The Trump administration has issued three final rules that together may constitute the most sweeping revisions yet made to regulations implementing the Endangered Species Act (ESA). The revisions specifically clarify procedures and criteria used to add species to or remove them from the lists of endangered and threatened species and to designate species’ critical habitats; remove the prior default extension of most of the prohibitions for activities involving endangered species to threatened species; and clarify, interpret, and implement portions of the ESA concerning the interagency cooperation procedures.
According to David Bernhardt, secretary of the U.S. Department of the Interior (DOI), the revisions will increase the transparency, effectiveness, and efficiency of ESA implementation and help to convey the 45-year-old statute into the 21st century.
The purpose of the ESA is to protect and recover imperiled species and the ecosystems upon which they depend. The Act is administered by the DOI’s U.S. Fish and Wildlife Service (Service) and the Commerce Department’s National Marine Fisheries Service (NMFS). The Service has primary responsibility for terrestrial and freshwater organisms, while the responsibilities of the NMFS are mainly marine wildlife.
Under the ESA, species may be listed as either endangered or threatened. Endangered means a species is in danger of extinction throughout all or a significant portion of its range. Threatened means a species is likely to become endangered within the foreseeable future. All species of plants and animals, except pest insects, are eligible for listing as endangered or threatened. For the purposes of the ESA, Congress defined “species” to include subspecies, varieties and, for vertebrates, distinct population segments.
The first rule, Revision of the Regulations for Listing Species and Designating Critical Habitat, revises regulations implementing the listing process in ESA Section 4. The revision states that when designating critical habitat, the secretary must first evaluate areas occupied by the species. Unoccupied areas will only be considered essential where a critical habitat designation that is limited only to the occupied geographical areas would be inadequate to ensure conservation of the species
In addition, for an unoccupied area to be considered essential, the secretary must determine that there is a reasonable certainty that the area will contribute to the conservation of the species and that the area contains one or more of those physical or biological features essential to the conservation of the species.
The rule also defines the key term foreseeable future to mean “only so far into the future as the Services can reasonably determine that both the future threats and the species’ responses to those threats are likely.” This change has been interpreted to give the government considerable latitude in how it assesses the impact of climate change on listed species.

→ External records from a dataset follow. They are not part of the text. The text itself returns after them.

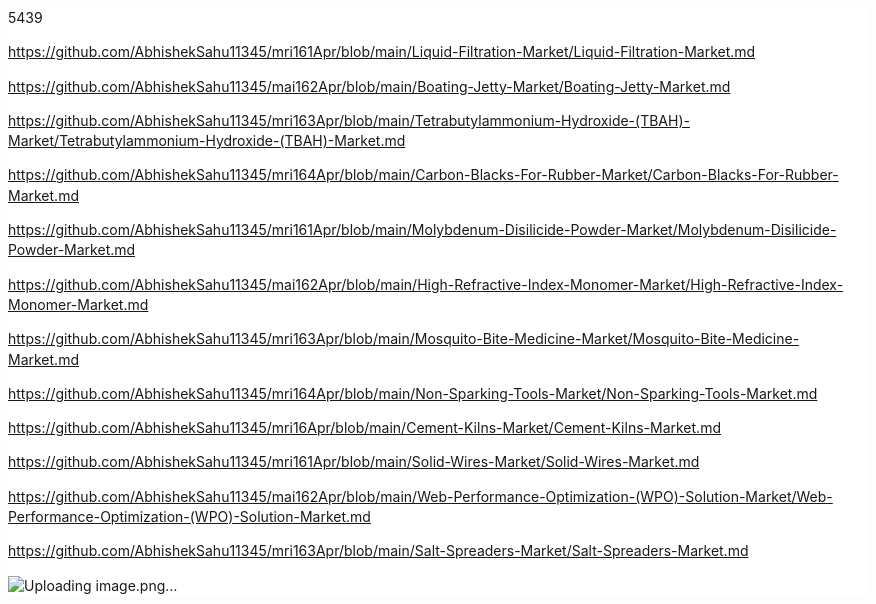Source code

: 5439</p><p><a href="https://github.com/AbhishekSahu11345/mri161Apr/blob/main/Liquid-Filtration-Market/Liquid-Filtration-Market.md">https://github.com/AbhishekSahu11345/mri161Apr/blob/main/Liquid-Filtration-Market/Liquid-Filtration-Market.md</a></p><p><a href="https://github.com/AbhishekSahu11345/mai162Apr/blob/main/Boating-Jetty-Market/Boating-Jetty-Market.md">https://github.com/AbhishekSahu11345/mai162Apr/blob/main/Boating-Jetty-Market/Boating-Jetty-Market.md</a></p><p><a href="https://github.com/AbhishekSahu11345/mri163Apr/blob/main/Tetrabutylammonium-Hydroxide-(TBAH)-Market/Tetrabutylammonium-Hydroxide-(TBAH)-Market.md">https://github.com/AbhishekSahu11345/mri163Apr/blob/main/Tetrabutylammonium-Hydroxide-(TBAH)-Market/Tetrabutylammonium-Hydroxide-(TBAH)-Market.md</a></p><p><a href="https://github.com/AbhishekSahu11345/mri164Apr/blob/main/Carbon-Blacks-For-Rubber-Market/Carbon-Blacks-For-Rubber-Market.md">https://github.com/AbhishekSahu11345/mri164Apr/blob/main/Carbon-Blacks-For-Rubber-Market/Carbon-Blacks-For-Rubber-Market.md</a></p><p><a href="https://github.com/AbhishekSahu11345/mri161Apr/blob/main/Molybdenum-Disilicide-Powder-Market/Molybdenum-Disilicide-Powder-Market.md">https://github.com/AbhishekSahu11345/mri161Apr/blob/main/Molybdenum-Disilicide-Powder-Market/Molybdenum-Disilicide-Powder-Market.md</a></p><p><a href="https://github.com/AbhishekSahu11345/mai162Apr/blob/main/High-Refractive-Index-Monomer-Market/High-Refractive-Index-Monomer-Market.md">https://github.com/AbhishekSahu11345/mai162Apr/blob/main/High-Refractive-Index-Monomer-Market/High-Refractive-Index-Monomer-Market.md</a></p><p><a href="https://github.com/AbhishekSahu11345/mri163Apr/blob/main/Mosquito-Bite-Medicine-Market/Mosquito-Bite-Medicine-Market.md">https://github.com/AbhishekSahu11345/mri163Apr/blob/main/Mosquito-Bite-Medicine-Market/Mosquito-Bite-Medicine-Market.md</a></p><p><a href="https://github.com/AbhishekSahu11345/mri164Apr/blob/main/Non-Sparking-Tools-Market/Non-Sparking-Tools-Market.md">https://github.com/AbhishekSahu11345/mri164Apr/blob/main/Non-Sparking-Tools-Market/Non-Sparking-Tools-Market.md</a></p><p><a href="https://github.com/AbhishekSahu11345/mri16Apr/blob/main/Cement-Kilns-Market/Cement-Kilns-Market.md">https://github.com/AbhishekSahu11345/mri16Apr/blob/main/Cement-Kilns-Market/Cement-Kilns-Market.md</a></p><p><a href="https://github.com/AbhishekSahu11345/mri161Apr/blob/main/Solid-Wires-Market/Solid-Wires-Market.md">https://github.com/AbhishekSahu11345/mri161Apr/blob/main/Solid-Wires-Market/Solid-Wires-Market.md</a></p><p><a href="https://github.com/AbhishekSahu11345/mai162Apr/blob/main/Web-Performance-Optimization-(WPO)-Solution-Market/Web-Performance-Optimization-(WPO)-Solution-Market.md">https://github.com/AbhishekSahu11345/mai162Apr/blob/main/Web-Performance-Optimization-(WPO)-Solution-Market/Web-Performance-Optimization-(WPO)-Solution-Market.md</a></p><p><a href="https://github.com/AbhishekSahu11345/mri163Apr/blob/main/Salt-Spreaders-Market/Salt-Spreaders-Market.md">https://github.com/AbhishekSahu11345/mri163Apr/blob/main/Salt-Spreaders-Market/Salt-Spreaders-Market.md</a></p>
![Uploading image.png…]()
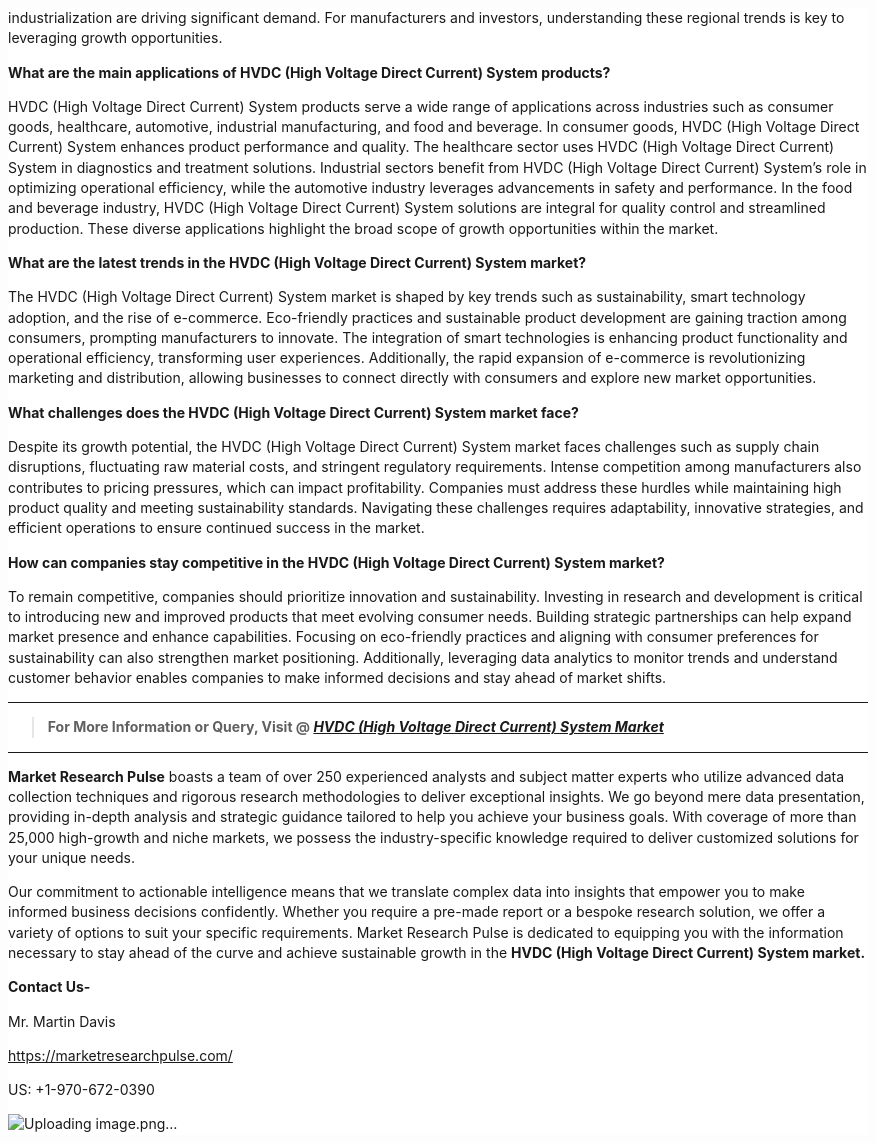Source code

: industrialization are driving significant demand. For manufacturers and investors, understanding these regional trends is key to leveraging growth opportunities.</p><p><strong>What are the main applications of HVDC (High Voltage Direct Current) System products?</strong></p><p>HVDC (High Voltage Direct Current) System products serve a wide range of applications across industries such as consumer goods, healthcare, automotive, industrial manufacturing, and food and beverage. In consumer goods, HVDC (High Voltage Direct Current) System enhances product performance and quality. The healthcare sector uses HVDC (High Voltage Direct Current) System in diagnostics and treatment solutions. Industrial sectors benefit from HVDC (High Voltage Direct Current) System&rsquo;s role in optimizing operational efficiency, while the automotive industry leverages advancements in safety and performance. In the food and beverage industry, HVDC (High Voltage Direct Current) System solutions are integral for quality control and streamlined production. These diverse applications highlight the broad scope of growth opportunities within the market.</p><p><strong>What are the latest trends in the HVDC (High Voltage Direct Current) System market?</strong></p><p>The HVDC (High Voltage Direct Current) System market is shaped by key trends such as sustainability, smart technology adoption, and the rise of e-commerce. Eco-friendly practices and sustainable product development are gaining traction among consumers, prompting manufacturers to innovate. The integration of smart technologies is enhancing product functionality and operational efficiency, transforming user experiences. Additionally, the rapid expansion of e-commerce is revolutionizing marketing and distribution, allowing businesses to connect directly with consumers and explore new market opportunities.</p><p><strong>What challenges does the HVDC (High Voltage Direct Current) System market face?</strong></p><p>Despite its growth potential, the HVDC (High Voltage Direct Current) System market faces challenges such as supply chain disruptions, fluctuating raw material costs, and stringent regulatory requirements. Intense competition among manufacturers also contributes to pricing pressures, which can impact profitability. Companies must address these hurdles while maintaining high product quality and meeting sustainability standards. Navigating these challenges requires adaptability, innovative strategies, and efficient operations to ensure continued success in the market.</p><p><strong>How can companies stay competitive in the HVDC (High Voltage Direct Current) System market?</strong></p><p>To remain competitive, companies should prioritize innovation and sustainability. Investing in research and development is critical to introducing new and improved products that meet evolving consumer needs. Building strategic partnerships can help expand market presence and enhance capabilities. Focusing on eco-friendly practices and aligning with consumer preferences for sustainability can also strengthen market positioning. Additionally, leveraging data analytics to monitor trends and understand customer behavior enables companies to make informed decisions and stay ahead of market shifts.</p><hr /><blockquote><p><strong>For More Information or Query, Visit @&nbsp;<em><a href="https://marketresearchpulse.com/report/142047/hvdc-high-voltage-direct-current-system-market?utm_source=Linkedin&utm_medium=027">HVDC (High Voltage Direct Current) System Market</a></em></strong></p></blockquote><hr /><p><strong>Market Research Pulse</strong> boasts a team of over 250 experienced analysts and subject matter experts who utilize advanced data collection techniques and rigorous research methodologies to deliver exceptional insights. We go beyond mere data presentation, providing in-depth analysis and strategic guidance tailored to help you achieve your business goals. With coverage of more than 25,000 high-growth and niche markets, we possess the industry-specific knowledge required to deliver customized solutions for your unique needs.</p><p>Our commitment to actionable intelligence means that we translate complex data into insights that empower you to make informed business decisions confidently. Whether you require a pre-made report or a bespoke research solution, we offer a variety of options to suit your specific requirements. Market Research Pulse is dedicated to equipping you with the information necessary to stay ahead of the curve and achieve sustainable growth in the <strong>HVDC (High Voltage Direct Current) System market.</strong></p><p><strong>Contact Us-</strong></p><p>Mr. Martin Davis</p><p>https://marketresearchpulse.com/</p><p>US: +1-970-672-0390</p>
![Uploading image.png…]()
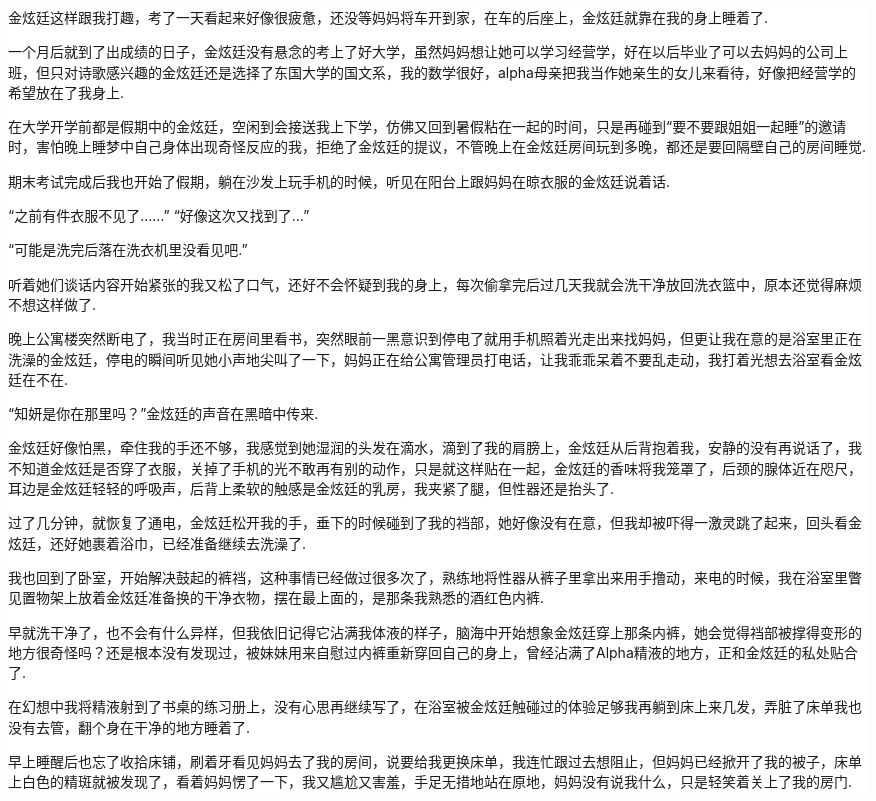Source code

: 
 

金炫廷这样跟我打趣，考了一天看起来好像很疲惫，还没等妈妈将车开到家，在车的后座上，金炫廷就靠在我的身上睡着了.

 

一个月后就到了出成绩的日子，金炫廷没有悬念的考上了好大学，虽然妈妈想让她可以学习经营学，好在以后毕业了可以去妈妈的公司上班，但只对诗歌感兴趣的金炫廷还是选择了东国大学的国文系，我的数学很好，alpha母亲把我当作她亲生的女儿来看待，好像把经营学的希望放在了我身上.

 

在大学开学前都是假期中的金炫廷，空闲到会接送我上下学，仿佛又回到暑假粘在一起的时间，只是再碰到“要不要跟姐姐一起睡”的邀请时，害怕晚上睡梦中自己身体出现奇怪反应的我，拒绝了金炫廷的提议，不管晚上在金炫廷房间玩到多晚，都还是要回隔壁自己的房间睡觉.

 

期末考试完成后我也开始了假期，躺在沙发上玩手机的时候，听见在阳台上跟妈妈在晾衣服的金炫廷说着话.

 

“之前有件衣服不见了……” “好像这次又找到了…”

 

“可能是洗完后落在洗衣机里没看见吧.”

 

听着她们谈话内容开始紧张的我又松了口气，还好不会怀疑到我的身上，每次偷拿完后过几天我就会洗干净放回洗衣篮中，原本还觉得麻烦不想这样做了.

 

晚上公寓楼突然断电了，我当时正在房间里看书，突然眼前一黑意识到停电了就用手机照着光走出来找妈妈，但更让我在意的是浴室里正在洗澡的金炫廷，停电的瞬间听见她小声地尖叫了一下，妈妈正在给公寓管理员打电话，让我乖乖呆着不要乱走动，我打着光想去浴室看金炫廷在不在.

 

“知妍是你在那里吗？”金炫廷的声音在黑暗中传来.

 

 

金炫廷好像怕黑，牵住我的手还不够，我感觉到她湿润的头发在滴水，滴到了我的肩膀上，金炫廷从后背抱着我，安静的没有再说话了，我不知道金炫廷是否穿了衣服，关掉了手机的光不敢再有别的动作，只是就这样贴在一起，金炫廷的香味将我笼罩了，后颈的腺体近在咫尺，耳边是金炫廷轻轻的呼吸声，后背上柔软的触感是金炫廷的乳房，我夹紧了腿，但性器还是抬头了.

 

过了几分钟，就恢复了通电，金炫廷松开我的手，垂下的时候碰到了我的裆部，她好像没有在意，但我却被吓得一激灵跳了起来，回头看金炫廷，还好她裹着浴巾，已经准备继续去洗澡了.

 

我也回到了卧室，开始解决鼓起的裤裆，这种事情已经做过很多次了，熟练地将性器从裤子里拿出来用手撸动，来电的时候，我在浴室里瞥见置物架上放着金炫廷准备换的干净衣物，摆在最上面的，是那条我熟悉的酒红色内裤.

 

早就洗干净了，也不会有什么异样，但我依旧记得它沾满我体液的样子，脑海中开始想象金炫廷穿上那条内裤，她会觉得裆部被撑得变形的地方很奇怪吗？还是根本没有发现过，被妹妹用来自慰过内裤重新穿回自己的身上，曾经沾满了Alpha精液的地方，正和金炫廷的私处贴合了.

 

在幻想中我将精液射到了书桌的练习册上，没有心思再继续写了，在浴室被金炫廷触碰过的体验足够我再躺到床上来几发，弄脏了床单我也没有去管，翻个身在干净的地方睡着了.

 

早上睡醒后也忘了收拾床铺，刷着牙看见妈妈去了我的房间，说要给我更换床单，我连忙跟过去想阻止，但妈妈已经掀开了我的被子，床单上白色的精斑就被发现了，看着妈妈愣了一下，我又尴尬又害羞，手足无措地站在原地，妈妈没有说我什么，只是轻笑着关上了我的房门.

The second rule, Revision of the Regulations for Prohibitions to Threatened Wildlife and Plants, revises regulations implementing ESA Section 4(d), also called the “blanket rule.” This rule has automatically given threatened species the same protections as endangered species, unless otherwise specified. The revisions, which have been promulgated separately by the Service, note that the NMFS has never employed a blanket rule. Rather, for each species listed as threatened, the NMFS promulgates the appropriate regulations to put in place prohibitions, protections, or restrictions tailored specifically to that species. The Service’s rule establishes a regulatory approach for threatened species similar to the approach that the NMFS has taken. The change impacts only future threatened species’ listings or reclassifications from endangered to threatened status and does not apply to species already listed as threatened.
The third rule, Revision of Regulations for Interagency Cooperation, provides alternative mechanisms intended to improve the efficiency of ESA consultations conducted by the Service and federal agencies. The revisions include a process for expedited consultation in which a federal agency and the Service may enter into upon mutual agreement. A 60-day limit is included for completion of informal consultations with the option to extend the consultation to no more than 120 days.
The DOI accompanied release of the rules (available here) with a long list of supportive statements from members of Congress that give some indication of why the revisions were made. Some commenters claim that activists have used the ESA and the courts to block land development and agricultural growth, which distorts the original purpose of the Act.
“As the only currently-serving Member of Congress who voted for the original Endangered Species Act of 1973, I can say with great confidence that the courts have turned it into a bureaucratic nightmare that could not have been anticipated,” said Rep. Don Young (R-AK). “With these new rules, the Department of the Interior is helping to reign in the ESA and bring it closer to its Congressional intent.”
The changes were almost universally opposed by environmental groups that seemed particularly concerned about how climate change will be considered.
“The new rules will prohibit designation of critical habitat for species threatened by climate change, even though, in many cases, these species are also threatened by habitat destruction and other factors,” stated the Center for Biological Diversity. “The rollbacks will also preclude designation of critical habitat for areas where species need to move to avoid climate impacts.”